Kubacki gewinnt die Lotterie

von Redaktion

Bei fragwürdigen Bedingungen holt der Pole WM-Gold auf der Normalschanze

VON PATRICK REICHELT

Seefeld – Irgendwann an diesem Nachmittag hatte der Schnee endgültig von der Toni-Seelos-Schanze Besitz ergriffen. Erst irrlichterten die Flöckchen nur um den Schanzenturm, dann nahmen sie die Spur fest im Griff. Karl Geiger hatte lieber gar nicht hingeschaut, der Oberstdorfer ahnte beim langen Warten während dieses Finales der WM-Konkurrenz von der Normalschanze schon, dass dieser zweite Versuch seine Tücken mit sich bringen würde. Bei 92,5 Metern klatschte er in den Schnee. Aus Platz zwei nach dem ersten Durchgang wurde die 18 und dabei beschlich den 26-Jährigen das Gefühl, gar nicht so sonderlich viel falsch gemacht zu haben. „Wenn du im Anlauf plötzlich zwei km/h hinterher bist, musst du dich schon fragen, ob das noch Sinn macht.“

Seinem polnischen Kollegen Dawid Kubacki konnte es egal sein. Er war mit einem 104,5-Meter-Satz vom 27. Platz noch zum Titel geflogen.

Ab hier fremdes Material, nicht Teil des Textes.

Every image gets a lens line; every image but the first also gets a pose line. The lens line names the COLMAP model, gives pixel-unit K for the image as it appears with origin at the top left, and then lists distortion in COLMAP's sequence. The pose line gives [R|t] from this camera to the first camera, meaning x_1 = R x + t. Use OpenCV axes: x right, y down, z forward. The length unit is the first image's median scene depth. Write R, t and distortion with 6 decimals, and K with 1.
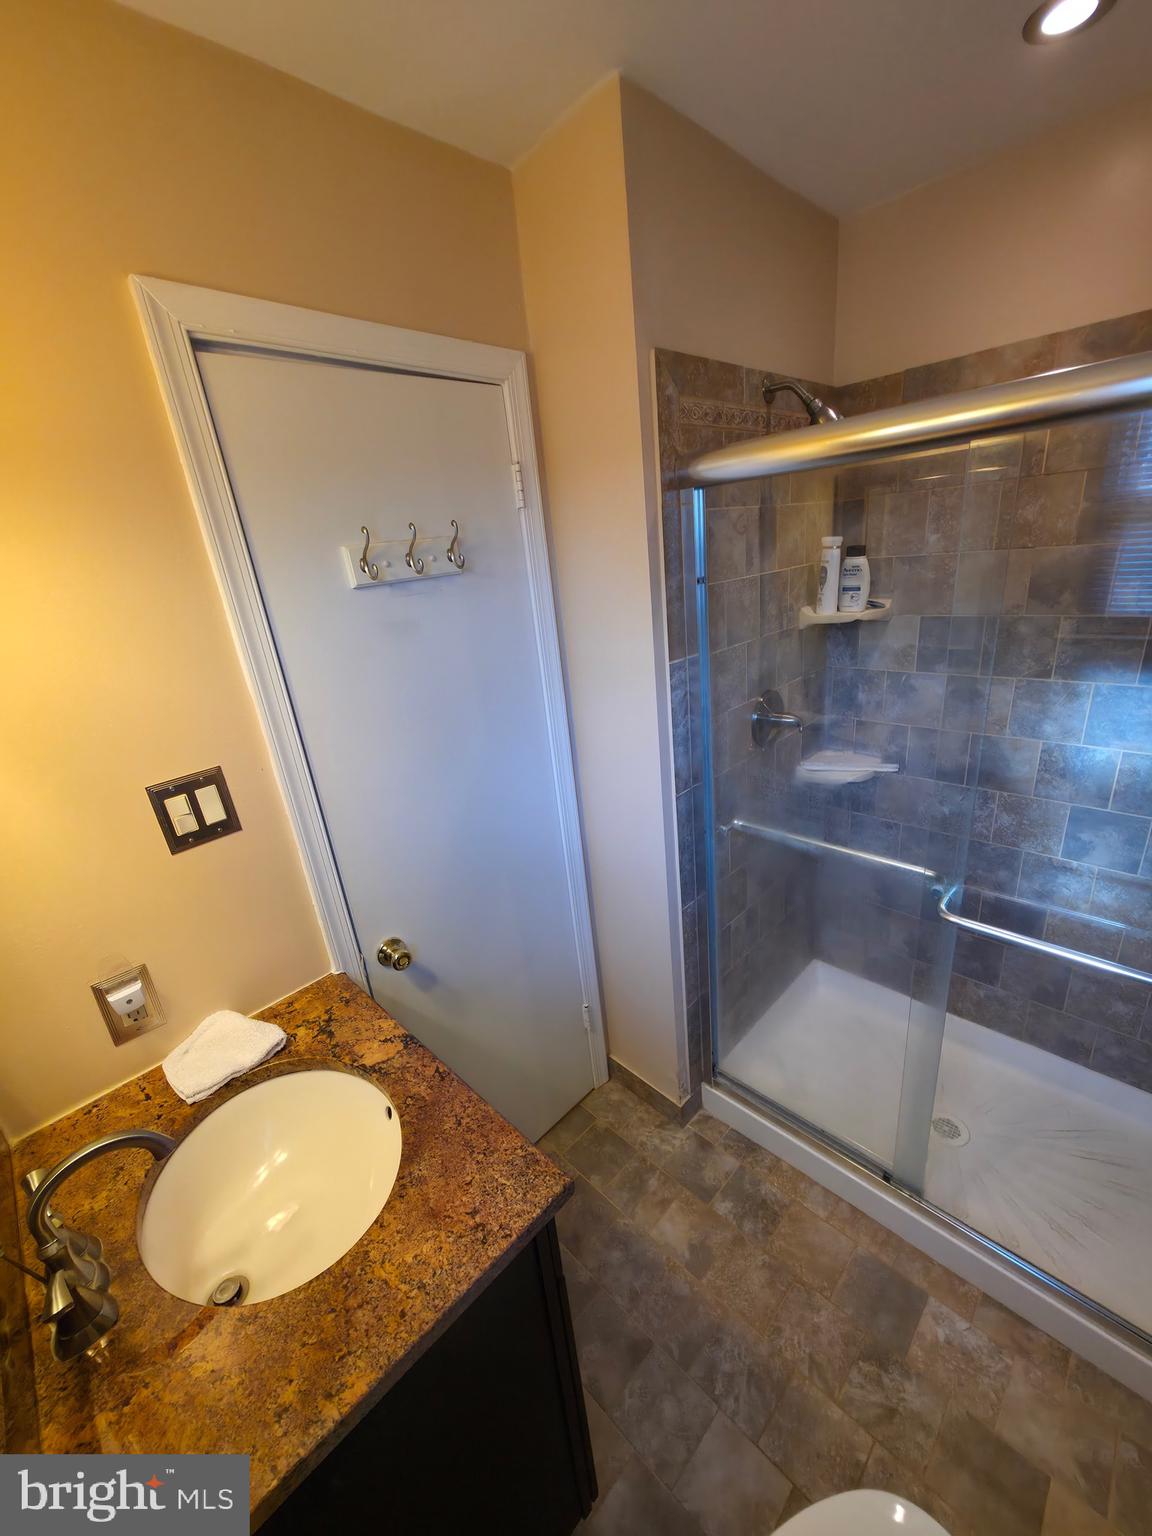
lens RADIAL K [[613.5, 0, 585.9], [0, 613.5, 772.0], [0, 0, 1]] dist [-0.002725, -0.000037]
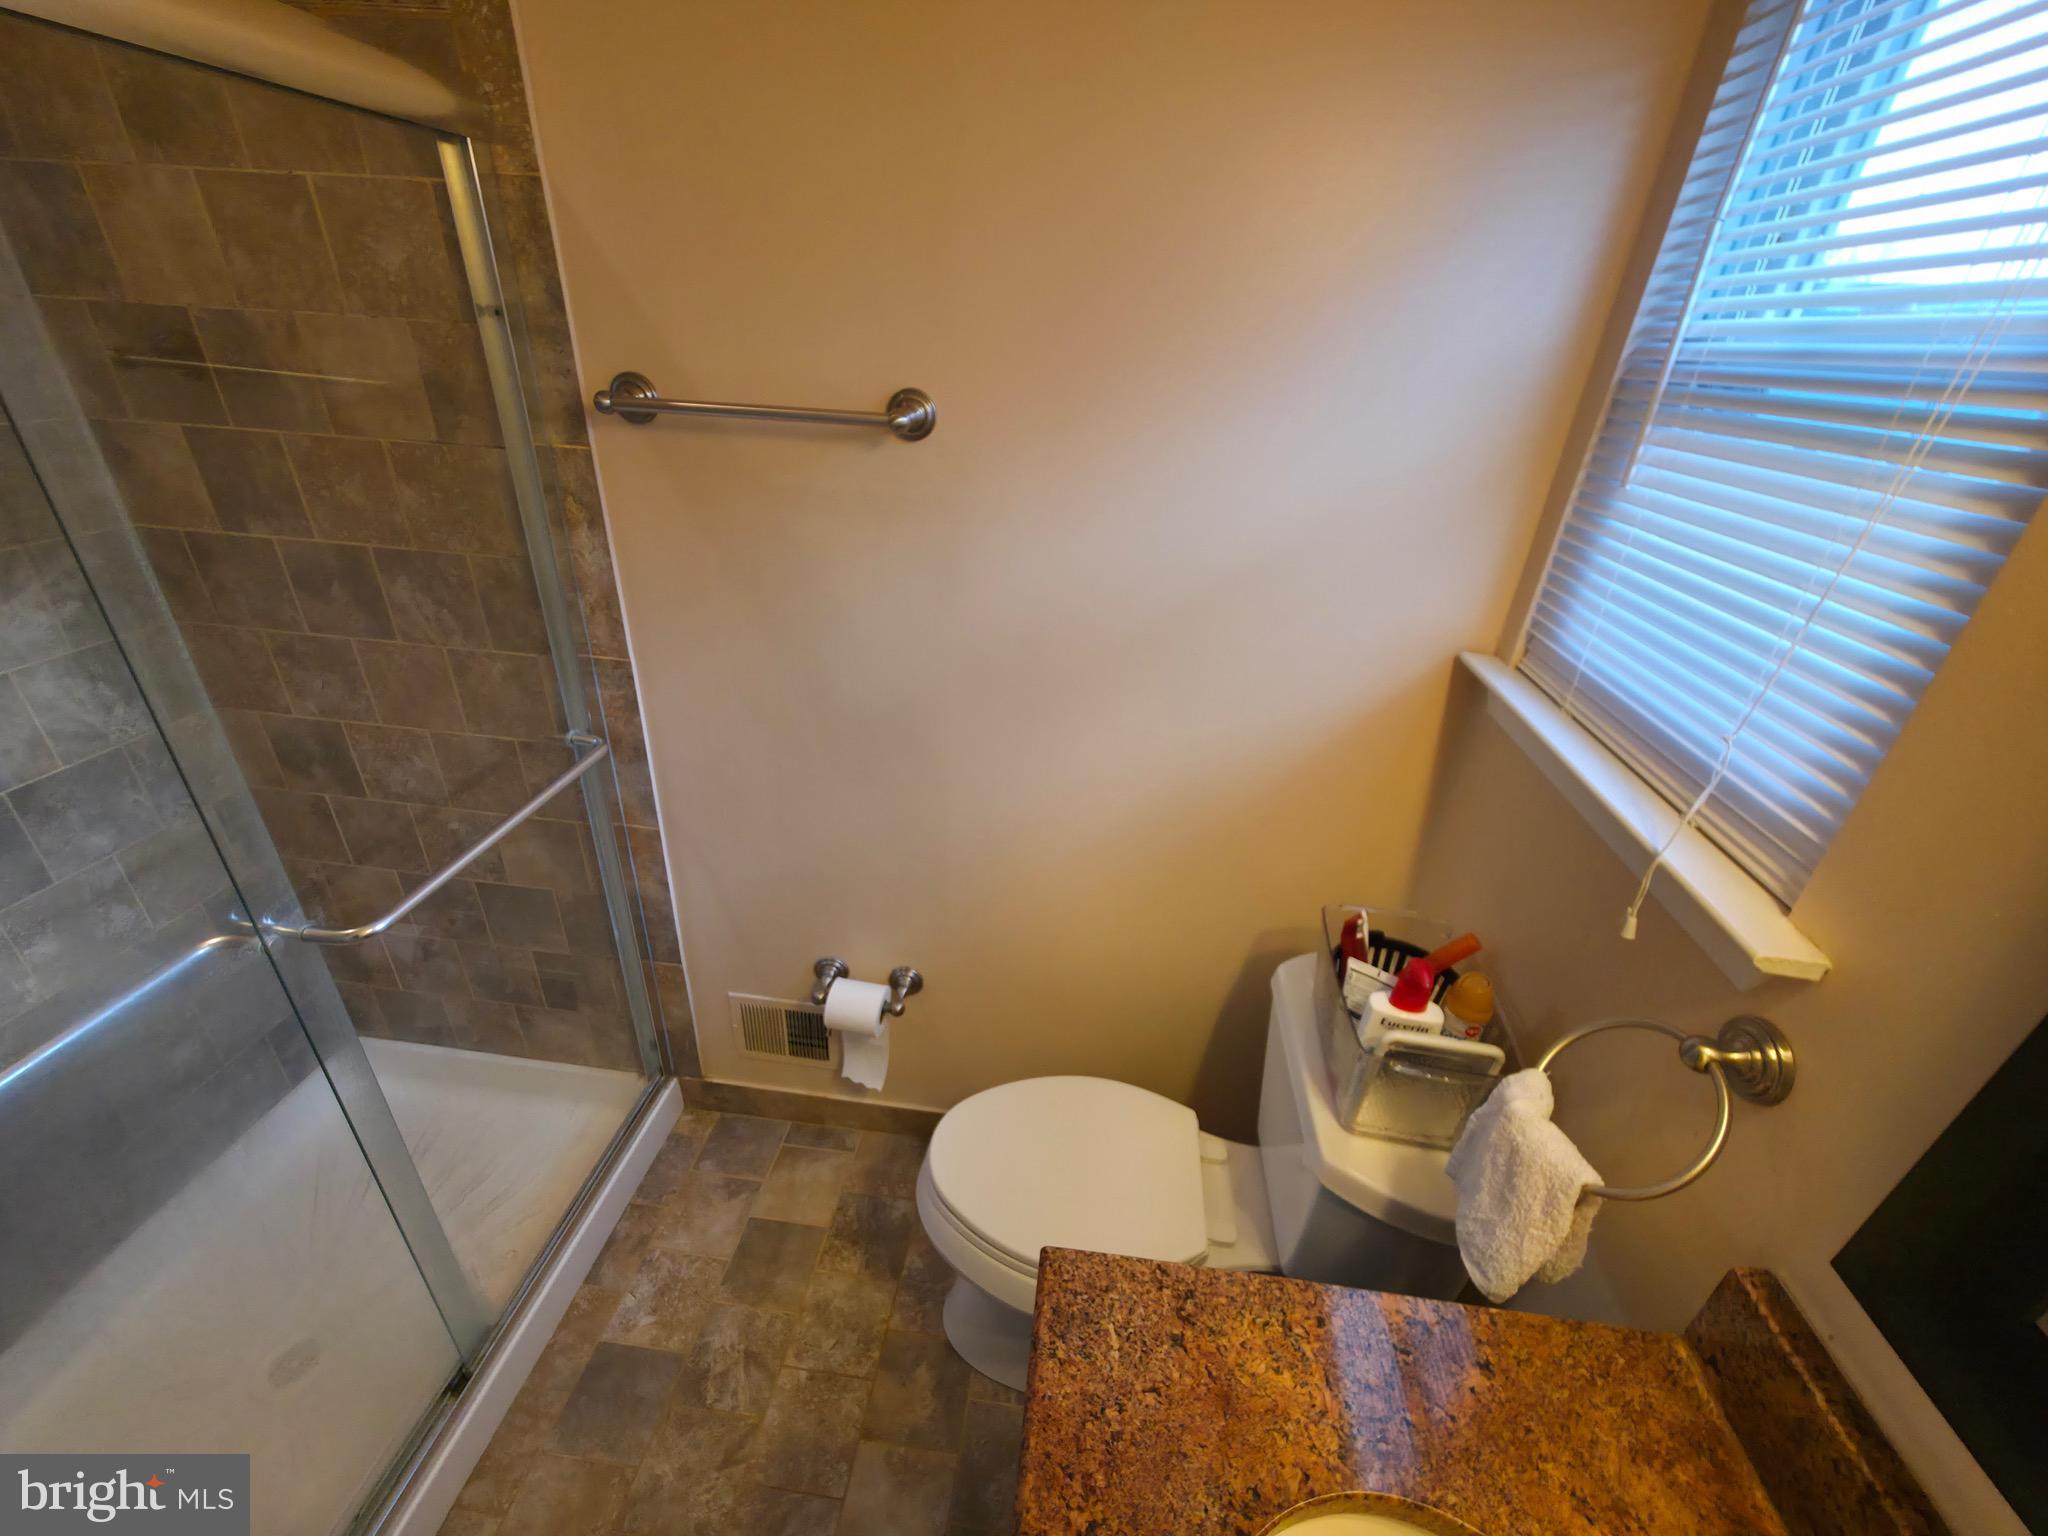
lens RADIAL K [[818.0, 0, 1039.3], [0, 818.0, 766.0], [0, 0, 1]] dist [-0.002725, -0.000037]
pose [[-0.626188, -0.322181, 0.709991, -0.310094], [0.263883, 0.769308, 0.581834, -0.162926], [-0.733658, 0.551693, -0.396714, 0.689321]]
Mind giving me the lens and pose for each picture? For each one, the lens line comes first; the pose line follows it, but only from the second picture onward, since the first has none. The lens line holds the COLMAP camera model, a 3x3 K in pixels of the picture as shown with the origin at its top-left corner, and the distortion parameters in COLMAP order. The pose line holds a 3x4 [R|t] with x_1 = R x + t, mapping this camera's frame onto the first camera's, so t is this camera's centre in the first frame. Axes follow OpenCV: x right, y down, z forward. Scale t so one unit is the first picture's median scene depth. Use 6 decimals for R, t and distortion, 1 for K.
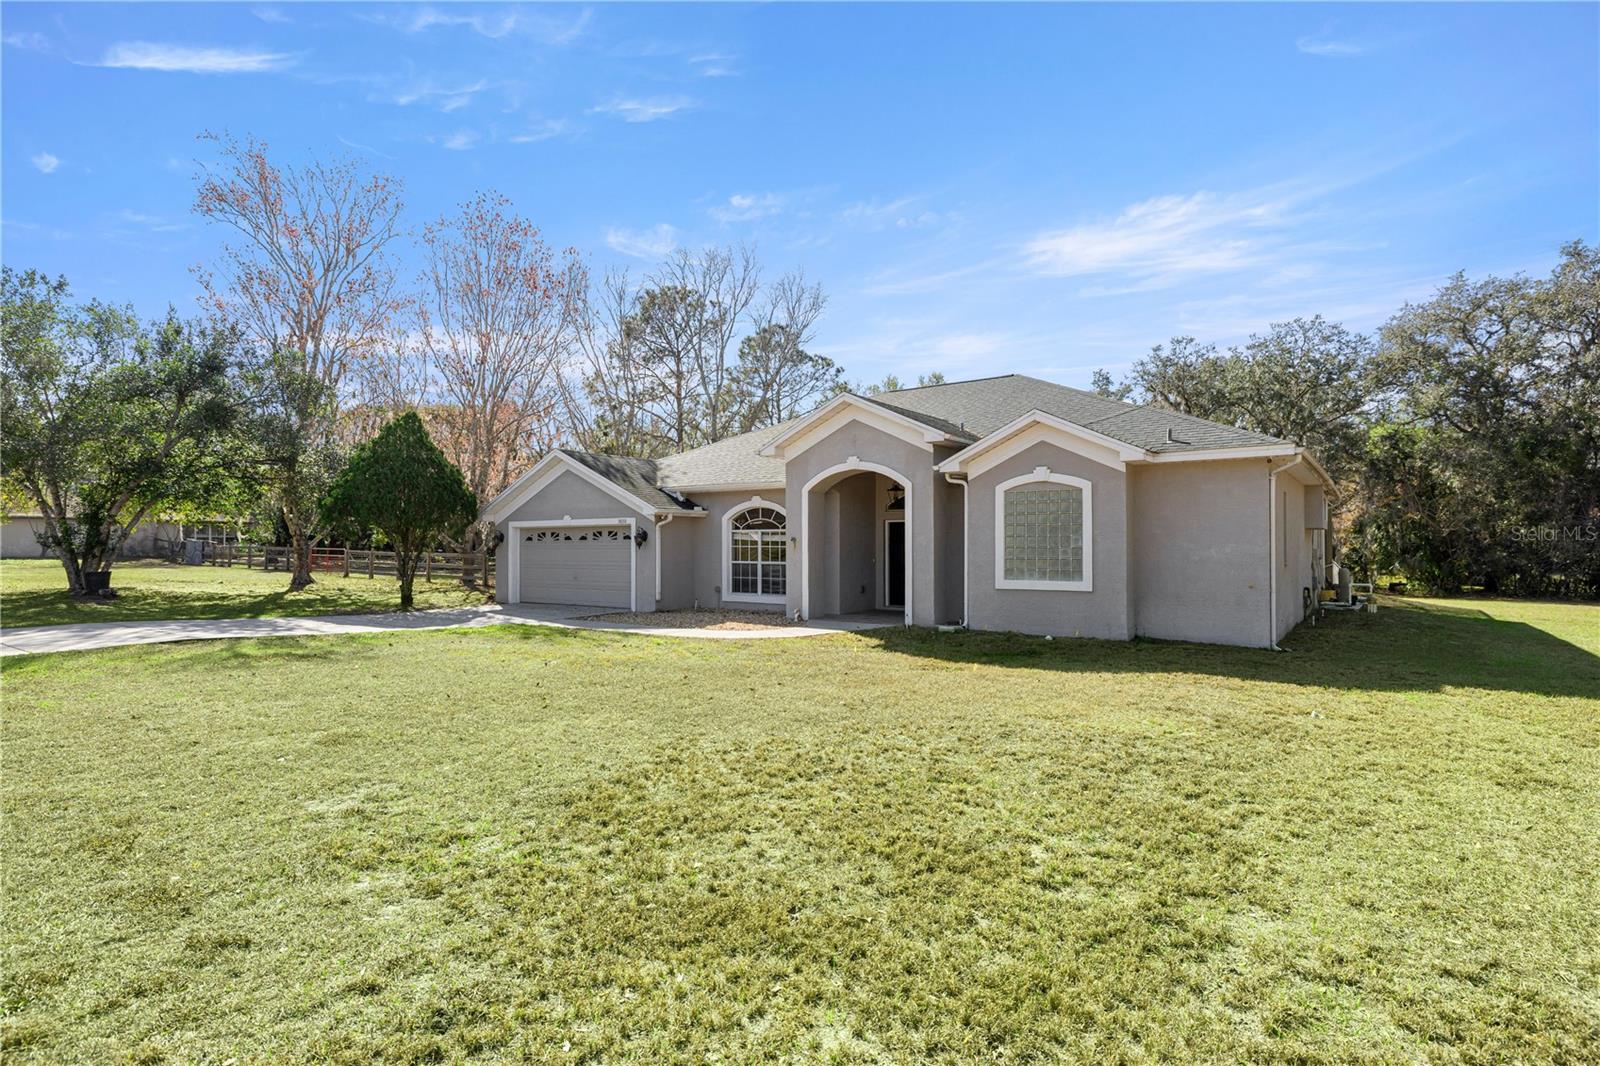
lens RADIAL K [[831.9, 0, 800.0], [0, 831.9, 533.0], [0, 0, 1]] dist [-0.001462, -0.000132]
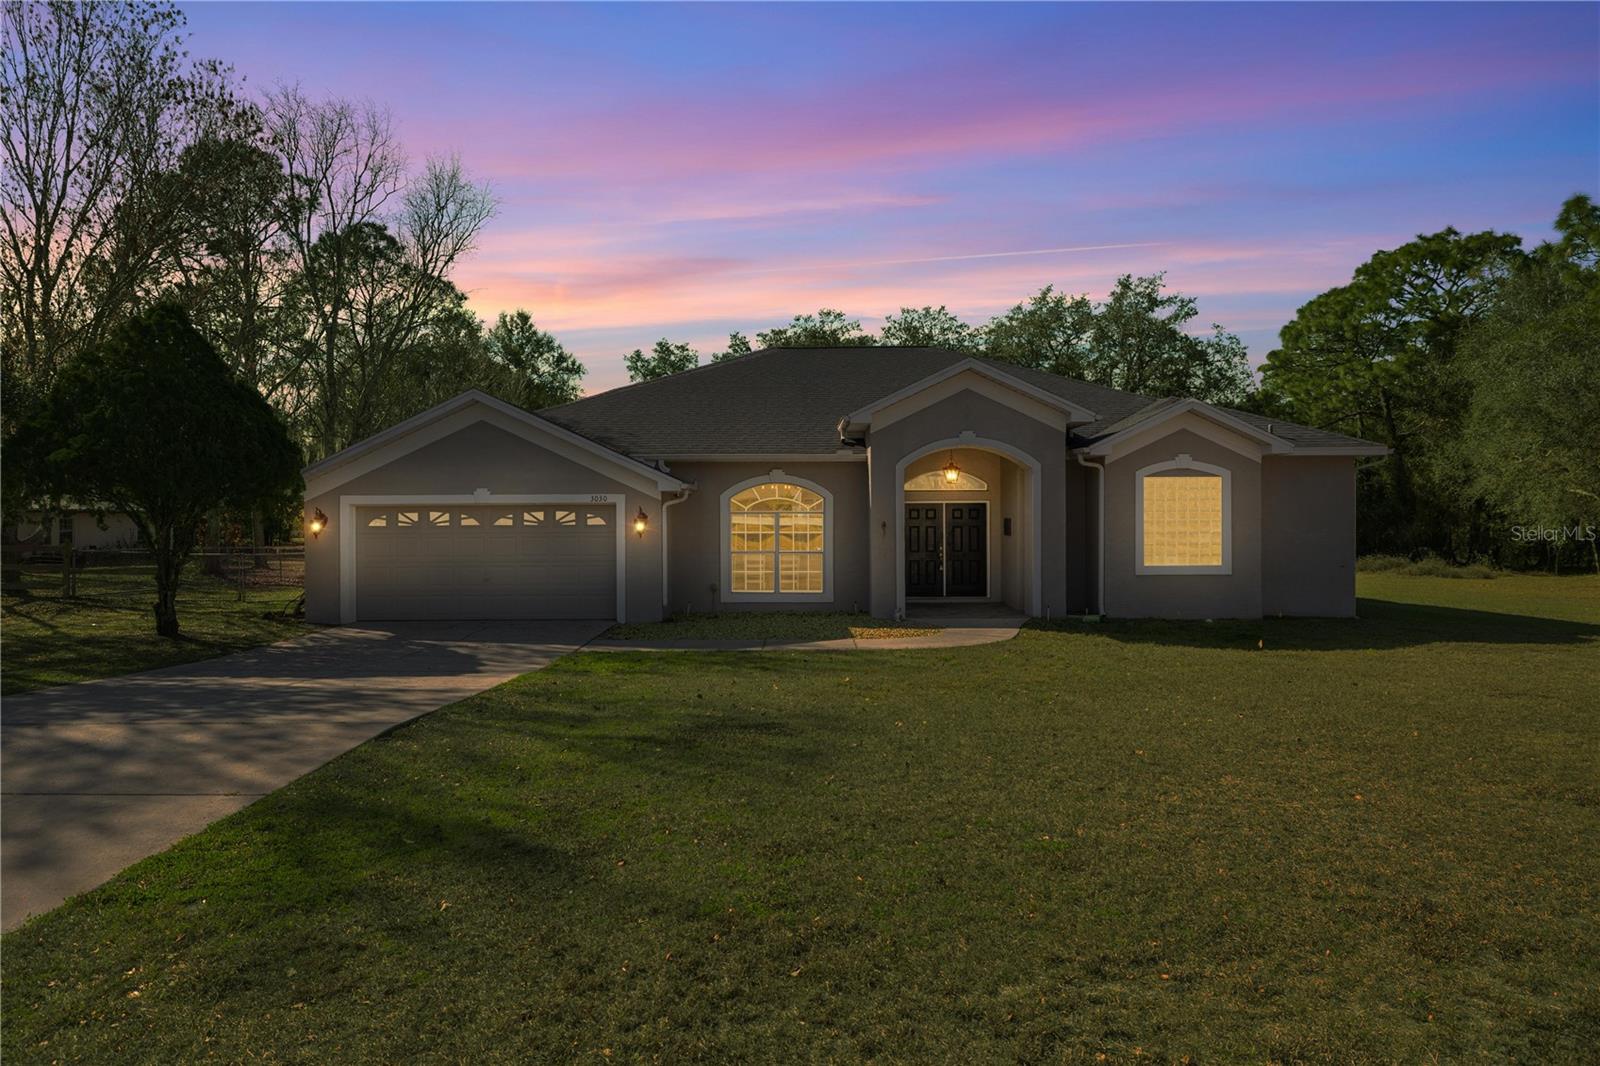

Und hatte bei der Aufholjagd gleich noch Landsmann Kamil Stoch (von 18 auf 2.) und Österreichs Titelverteidiger Stefan Kraft (von 10 auf 3.) aufs Siegerpodest mitgenommen. Wie das funktionieren konnte, wusste der 28-Jährige am Ende selbst nicht so recht. „Ich habe den Wettkampf eigentlich schon abgehakt“, sagte er, „ich wollte halt noch ein paar Plätze nach vorne kommen.“

Wobei am Ende eines, einer WM nicht gerade würdigen, Wettkampfes immerhin den Trost gab, dass keine Zufallssieger aufs Podest kletterten. Kubacki, Stoch und vor allem Kraft hatten schon die Trainingseinheiten maßgeblich mitbestimmt. Und so konnte auch Bundestrainer Werner Schuster gönnen: „Da sind schon die drei richtigen vorne.“

Der Österreicher durfte am Ende in Richard Freitag, Stephan Leyhe und Markus Eisenbichler sogar noch ein Trio auf den Plätzen fünf bis sieben und damit in Schlagdistanz zu den Medaillen registrieren. Wobei sich gerade Eisenbichler weder mit dem Wettkampf noch mit seinem Auftritt anfreunden konnte: „Das war einfach nur zäh.“00

Derweil brauchte auch der polnische Trainer Stefan Horngacher eine Weile, bis er das Geschehen so recht begriffen hatte. Der Österreicher war mit seinen Schützlingen nach den so dominanten Wochen im Weltcup auf der Großschanze noch als großer Verlierer dagestanden. Und auch den gestrigen Wettbewerb hatte er bei Halbzeit nach einem Blick auf die Ergebnislisten schon abgehakt („Frustrierend“). Am Ende drehte sich die Ergebnisliste um.

Doch bei aller Freude – mit dem „Wie“ konnte sich auch Horngacher nicht ganz anfreunden. „Mir wäre es lieber gewesen, die hätten den Wettkampf abgebrochen und bei stabilen Bedingungen am Sonntag gesprungen“, sagte der 49-Jährige, der für viele als Favorit auf die Nachfolge von Werner Schuster beim Deutschen Skiverband gilt. Ein Vertagen auf den Schlusstag, an dem bei einer Nordischen WM traditionell nur noch der 50-Kilometer-Langlauf ansteht, hätte auch Stefan Kraft nach getaner Arbeit favorisiert. „Verschieben wäre die bessere Lösung gewesen“, sagte der Österreicher, der bis zur Qualifikation am besten mit der Seefelder Anlage zurechtgekommen war. Und doch war auch Kraft mit sich und der Welt zufrieden. Auch der beste Österreicher war nach seinem sechsten Platz auf der Großschanze als einer der Verlierer dagestanden. Nun konnte er sich mit der Bronzemedaille versöhnen – und die genoss er auch in vollen Zügen: „Diese Medaille ist bei mir ganz hoch angesiedelt.“

Und die Deutschen? Können sich immerhin trösten, dass es an diesem Samstag ja noch eine weitere Medaillenchance im Mixed-Wettbewerb gibt. Und die Wetterprognosen dafür sehen sehr viel besser aus.